[B]Daily Fundamental Dose: 17-June-2016[/B]
Hello Traders,
Thursday became the most volatile day of the week, as expected, not because of any action from major central bankers, including FOMC, BoJ, SNB & BoE, but because they stood pat with their current monetary policies. Even though, the FOMC, SNB and BoE were largely expected not to alter their monetary policy but the Bank of Japan disappointed markets without any change, which was expected to happen either in June or in July. The BoJ inaction fuelled the JPY across the board, which was also favored by Brexit concerns and were favorable to Gold as well. The USD, even after witnessing a soft-up to Core CPI and a positive Philadelphia Fed Manufacturing Index, could only gain a bit while the GBP and the EUR fluctuated between gains and losses as murder of a British lawmaker, Jo Cox, a fervent advocate of UK remaining in Europe, stopped Brexit campaign and also fueled expectations that the Bremain may now gain support. The AUD surprisingly left on its downside even after upbeat jobs report while the NZD remained a bit up. Moreover, the Crude prices didn’t rise for sixth consecutive day on expectations that this month supply will be higher after Canadian oil production will restore after wildfire.
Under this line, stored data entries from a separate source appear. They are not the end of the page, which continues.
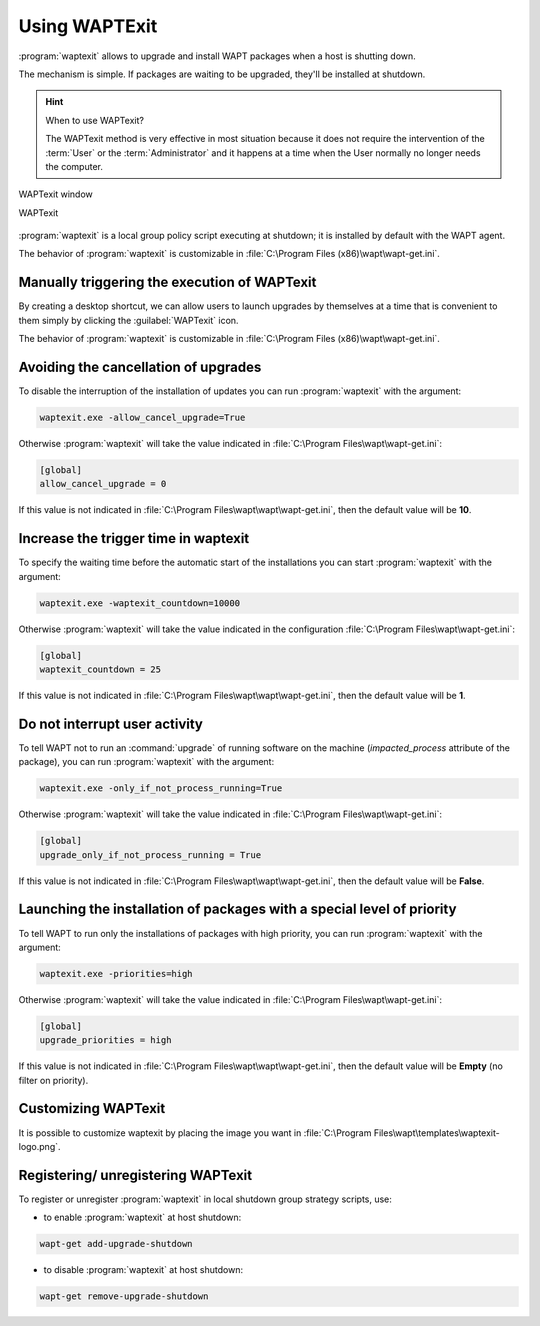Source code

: .. Reminder for header structure :
   Niveau 1 : ====================
   Niveau 2 : --------------------
   Niveau 3 : ++++++++++++++++++++
   Niveau 4 : """"""""""""""""""""
   Niveau 5 : ^^^^^^^^^^^^^^^^^^^^

.. meta::
   :description: Using WAPTExit
   :keywords: WAPT, shutdown, shutting down, documentation

.. _waptexit:

Using WAPTExit
==============

:program:`waptexit` allows to upgrade and install WAPT packages
when a host is shutting down.

The mechanism is simple. If packages are waiting to be upgraded,
they'll be installed at shutdown.

.. hint::

  When to use WAPTexit?

  The WAPTexit method is very effective in most situation because it does
  not require the intervention of the :term:`User` or the :term:`Administrator`
  and it happens at a time when the User normally no longer needs the computer.

.. figure:: waptexit.png
  :align: center
  :alt: WAPTexit window

  WAPTexit window

  WAPTexit

.. raw:: html

  <iframe width="560" height="315" src="https://www.youtube.com/embed/vjFgpxrWESk?rel=0&amp;showinfo=0" frameborder="0" allowfullscreen></iframe>

:program:`waptexit` is a local group policy script executing at shutdown;
it is installed by default with the WAPT agent.

The behavior of :program:`waptexit` is customizable in
:file:`C:\Program Files (x86)\wapt\wapt-get.ini`.

Manually triggering the execution of WAPTexit
---------------------------------------------

By creating a desktop shortcut, we can allow users to launch upgrades
by themselves at a time that is convenient to them simply by clicking
the :guilabel:`WAPTexit` icon.

The behavior of :program:`waptexit` is customizable in
:file:`C:\Program Files (x86)\wapt\wapt-get.ini`.

Avoiding the cancellation of upgrades
-------------------------------------

To disable the interruption of the installation of updates you can
run :program:`waptexit` with the argument:

.. code-block:: bash

  waptexit.exe -allow_cancel_upgrade=True

Otherwise :program:`waptexit` will take the value indicated in
:file:`C:\Program Files\wapt\wapt-get.ini`:

.. code-block:: ini

   [global]
   allow_cancel_upgrade = 0

If this value is not indicated in
:file:`C:\Program Files\wapt\wapt\wapt-get.ini`,
then the default value will be **10**.

Increase the trigger time in waptexit
-------------------------------------

To specify the waiting time before the automatic start of the installations
you can start :program:`waptexit` with the argument:

.. code-block:: bash

  waptexit.exe -waptexit_countdown=10000

Otherwise :program:`waptexit` will take the value indicated
in the configuration :file:`C:\Program Files\wapt\wapt-get.ini`:

.. code-block:: ini

   [global]
   waptexit_countdown = 25

If this value is not indicated in
:file:`C:\Program Files\wapt\wapt\wapt-get.ini`,
then the default value will be **1**.

Do not interrupt user activity
------------------------------

To tell WAPT not to run an :command:`upgrade` of running software
on the machine (*impacted_process* attribute of the package), you can run
:program:`waptexit` with the argument:

.. code-block:: bat

  waptexit.exe -only_if_not_process_running=True

Otherwise :program:`waptexit` will take the value indicated in
:file:`C:\Program Files\wapt\wapt-get.ini`:

.. code-block:: ini

   [global]
   upgrade_only_if_not_process_running = True

If this value is not indicated in
:file:`C:\Program Files\wapt\wapt\wapt-get.ini`,
then the default value will be **False**.

Launching the installation of packages with a special level of priority
-----------------------------------------------------------------------

To tell WAPT to run only the installations of packages with high priority,
you can run :program:`waptexit` with the argument:

.. code-block:: bat

  waptexit.exe -priorities=high

Otherwise :program:`waptexit` will take the value indicated in
:file:`C:\Program Files\wapt\wapt-get.ini`:

.. code-block:: ini

   [global]
   upgrade_priorities = high

If this value is not indicated in
:file:`C:\Program Files\wapt\wapt\wapt-get.ini`, then the default value
will be **Empty** (no filter on priority).

Customizing WAPTexit
--------------------

It is possible to customize waptexit by placing the image you want
in :file:`C:\Program Files\wapt\templates\waptexit-logo.png`.

Registering/ unregistering WAPTexit
-----------------------------------

To register or unregister :program:`waptexit` in local shutdown group strategy
scripts, use:

* to enable :program:`waptexit` at host shutdown:

.. code-block:: bash

   wapt-get add-upgrade-shutdown

* to disable :program:`waptexit` at host shutdown:

.. code-block:: bash

   wapt-get remove-upgrade-shutdown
On Friday, the markets reversed some of the JPY gains after Japanese Finance Minister Taro Aso escalated his concern about the surge in the yen to his counterparts in G7 and G20. The Japanese cabinet also said in its monthly economic report that the inflation is rising at a slower pace and provided additional damage to the JPY. The Crude gained for the first time in seven days as a halt in Brexit woes, coupled with weaker USD, helped the energy prices to rise.
Moving on, Canadian CPI and US housing market numbers are likely to govern today’s market moves. However, the market might respond to them with a slower pace after yesterday’s volatile day might have stopped-out many. Though, an upbeat housing market readings from US, which is more likely, can help the USD to pare some of its recent losses while CAD might adhere to advance further if the CPI registers welcome mark due to rise in Crude prices. Furthermore, overall market sentiment will turn towards the EU referendum polls and any announcement by the government, which already stopped campaigns for second consecutive-day, might give another shocking-day to the market players.